On March 4th, the third psychoanalysis and cinema evening of ARTS-Connexion was successfully held at the Ariel cinema in Mont Saint-Aignan meeting with . A large and attentive audience came to discover, or riscover Oipus Rex, a dazzling film by Pier Polo Pasolini, an autobiographical and styliz adaptation of the ancient tragy by Sophocles. Our guest, Fabrice Bourlez, philosopher and psychologist, author of a book entitl Pulsions pasoliniennes [2] came to share with us his passion and enthusiasm for this extraordinary artist.
Together we question meeting with the scope
of this strange and magnificent film, both by its singular, poetic and baroque treatment of the myth itself, and by the ever-current questions it raises: would the modern Oipus resemble this man running, screaming, sweating phone number list under a burning sun in front of the camera, fleeing knowlge, a real plaything in the hands of his impulses, battling endlessly against a lawless reality? Pasolini mixes the fabulous and realism, the quest for the sacr and the caring for the image in corporate material exploration of impulses, referring in essence to the strangest of references: the absolute Elsewhere of dreams. He moves the myth to .

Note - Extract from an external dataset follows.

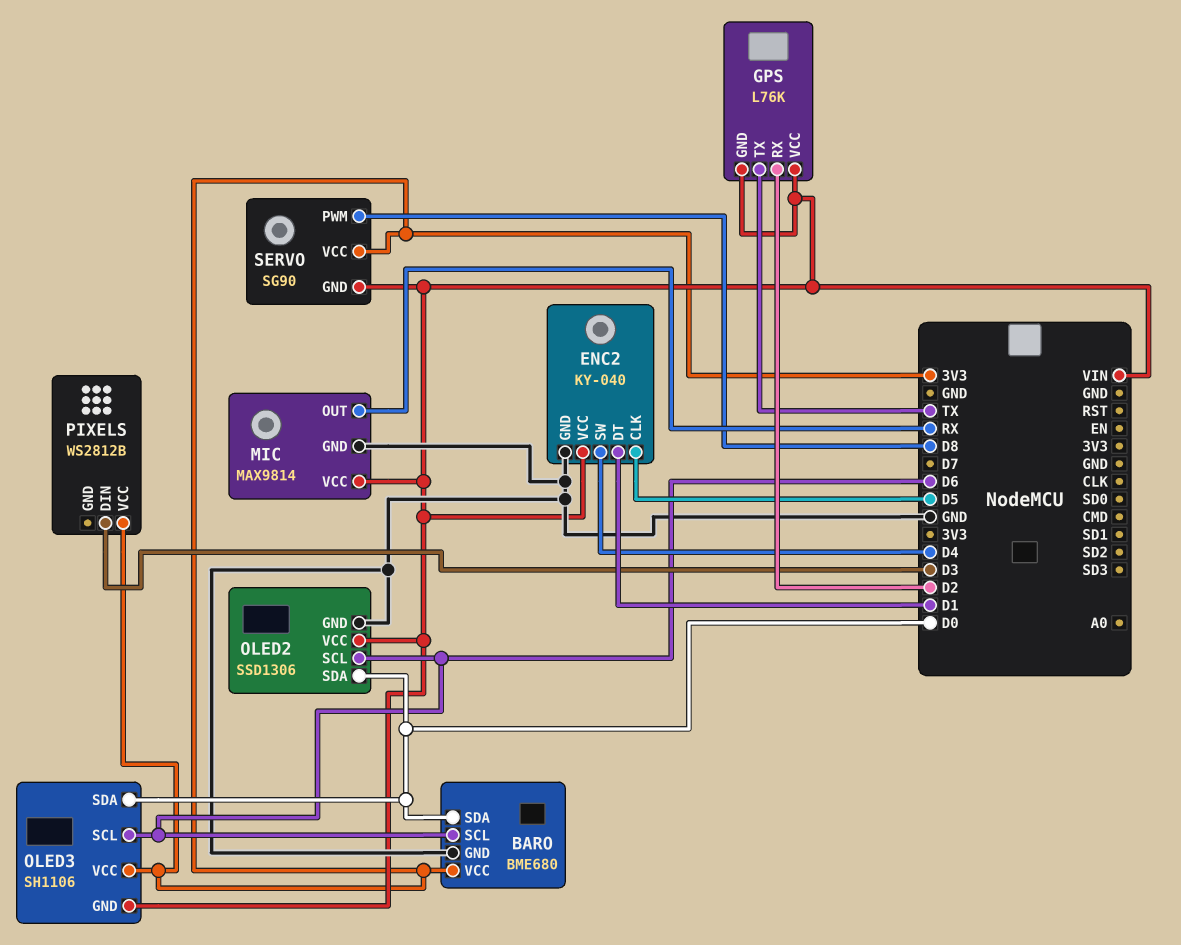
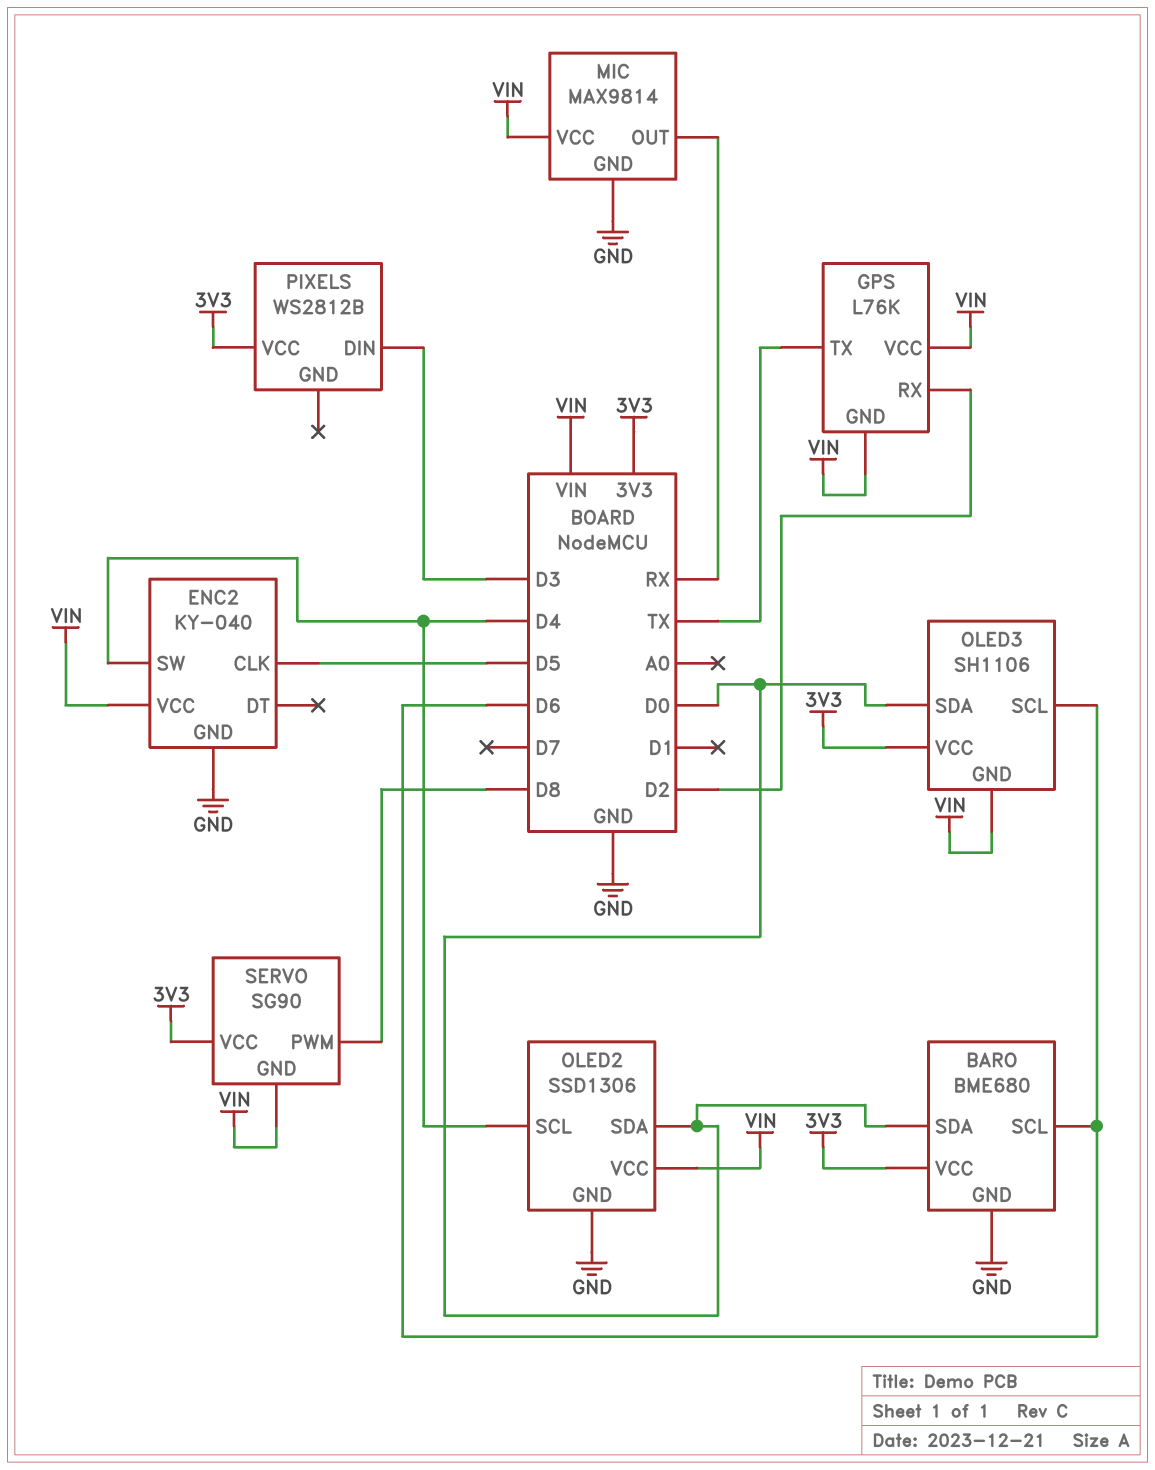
ENC2 pin DT: D1 -> none
OLED2 pin SCL: D6 -> D4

Sophocles in his tragy shows us
his Oipus “determin to his own destruction, according to Lacan, by his obstinacy in solving an enigma, in wanting the truth. Everyone tries to hold him back, especially Jocasta, who tells him at every moment – that’s enough, we know enough.
Only he wants to know, and ends up knowing [3] “. In Pasolini’s film, Oipus jostles the Sphinx and kills him without trying to solve the enigma, “I don’t want to know, I don’t want to betting email list see you, I don’t want to hear you” he shouts. Oipus is here portray in childish attitudes – he cheats, bites his hand like a child facing loss, separation – and adopts rebellious postures, defiant in the face of authority with sudden impulse discharges as evidenc by the murder of Laius and his guards, moments interspers with long escapes into the desert.